Saturday, December 25, 2010

Merry Christmas

There has been a political fight going on in America over the custody of Christmas. Because of the insistence of liberals that the First Amendment to the Constitution should be enforced, courts have been ordering that Nativity scenes be removed from the front of public buildings, and that the religion-specific greeting "Merry Christmas" should be replace with the generic and inclusive "Happy Holidays."

Conservatives, on the other hand, argue that the holiday belongs to Christians and that the efforts to secularize the holiday are assaults not just on religion but on American cultural heritage.

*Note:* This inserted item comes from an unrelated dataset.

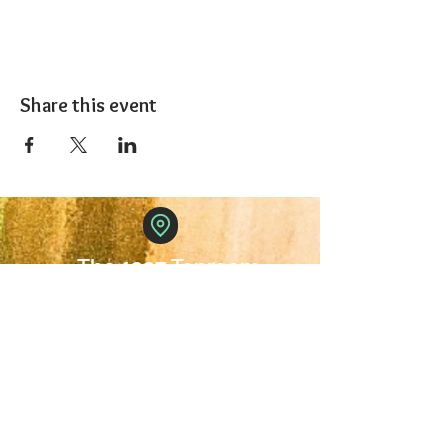
Share this event
The 1227 Taproom
© 2024 Nicki Park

But does December 25th really belong to Christians? Or is "Christmas" just the latest name for a much older, pre-Christian festival? It was the Roman Emperor Constantine who established December 25th for the celebration of Christ's birth, because it was his favorite holiday in honor of the sun god. But there is also the tradition of "Yuletide," which was a festival among Germanic people that took place, according to their lunar calendar, in late December or early January.

Like so many pagan traditions, gods, and myths, the early Christian church appropriated them in order to attract followers who would otherwise have remained happily pagan. Pagan holy sites were consecrated as Christian sanctuaries, some pagan gods became Christian saints, and certain pagan festivals were incorporated into the Christian calendar as "holy days."

A pagan feast of life and light that was celebrated on the darkest day of the year - the Winter Solstice - as a momentary relief from the cold and gloom was the likeliest origin of what we celebrate on December 25th.